=== Given entries ===
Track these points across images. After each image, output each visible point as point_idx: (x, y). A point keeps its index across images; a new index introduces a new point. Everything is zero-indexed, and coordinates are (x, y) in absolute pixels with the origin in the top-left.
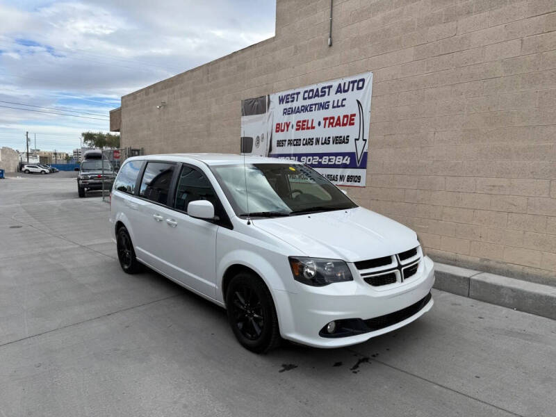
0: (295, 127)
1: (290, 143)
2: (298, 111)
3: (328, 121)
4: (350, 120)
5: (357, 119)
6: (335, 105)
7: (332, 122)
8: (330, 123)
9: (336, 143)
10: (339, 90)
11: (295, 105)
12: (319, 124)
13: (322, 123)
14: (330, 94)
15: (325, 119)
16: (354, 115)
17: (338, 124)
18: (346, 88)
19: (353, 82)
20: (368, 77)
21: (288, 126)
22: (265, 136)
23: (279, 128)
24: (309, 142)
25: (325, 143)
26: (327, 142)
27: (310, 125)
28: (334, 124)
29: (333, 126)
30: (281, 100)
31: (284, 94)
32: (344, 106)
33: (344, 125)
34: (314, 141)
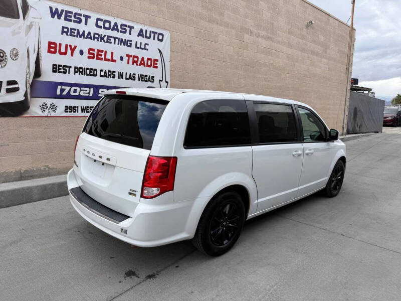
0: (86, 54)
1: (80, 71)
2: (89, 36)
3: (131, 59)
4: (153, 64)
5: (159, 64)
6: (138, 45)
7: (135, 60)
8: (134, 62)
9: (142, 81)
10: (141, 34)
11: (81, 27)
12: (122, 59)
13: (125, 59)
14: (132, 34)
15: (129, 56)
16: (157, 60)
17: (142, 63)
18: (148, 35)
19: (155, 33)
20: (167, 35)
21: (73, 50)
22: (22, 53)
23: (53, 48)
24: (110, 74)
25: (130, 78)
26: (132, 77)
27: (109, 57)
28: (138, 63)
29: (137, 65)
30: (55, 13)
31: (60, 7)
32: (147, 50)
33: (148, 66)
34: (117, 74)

=== Your task ===
Please repeat the lines word for word, starting at the first line and ending at the line that contains "25: (325, 143)". Leave the pictures out of your answer.

=== Your solution ===
Track these points across images. After each image, output each visible point as point_idx: (x, y). A point keeps its index across images; a new index introduces a new point. Everything is zero-indexed, and coordinates are (x, y) in absolute pixels with the origin in the top-left.
0: (295, 127)
1: (290, 143)
2: (298, 111)
3: (328, 121)
4: (350, 120)
5: (357, 119)
6: (335, 105)
7: (332, 122)
8: (330, 123)
9: (336, 143)
10: (339, 90)
11: (295, 105)
12: (319, 124)
13: (322, 123)
14: (330, 94)
15: (325, 119)
16: (354, 115)
17: (338, 124)
18: (346, 88)
19: (353, 82)
20: (368, 77)
21: (288, 126)
22: (265, 136)
23: (279, 128)
24: (309, 142)
25: (325, 143)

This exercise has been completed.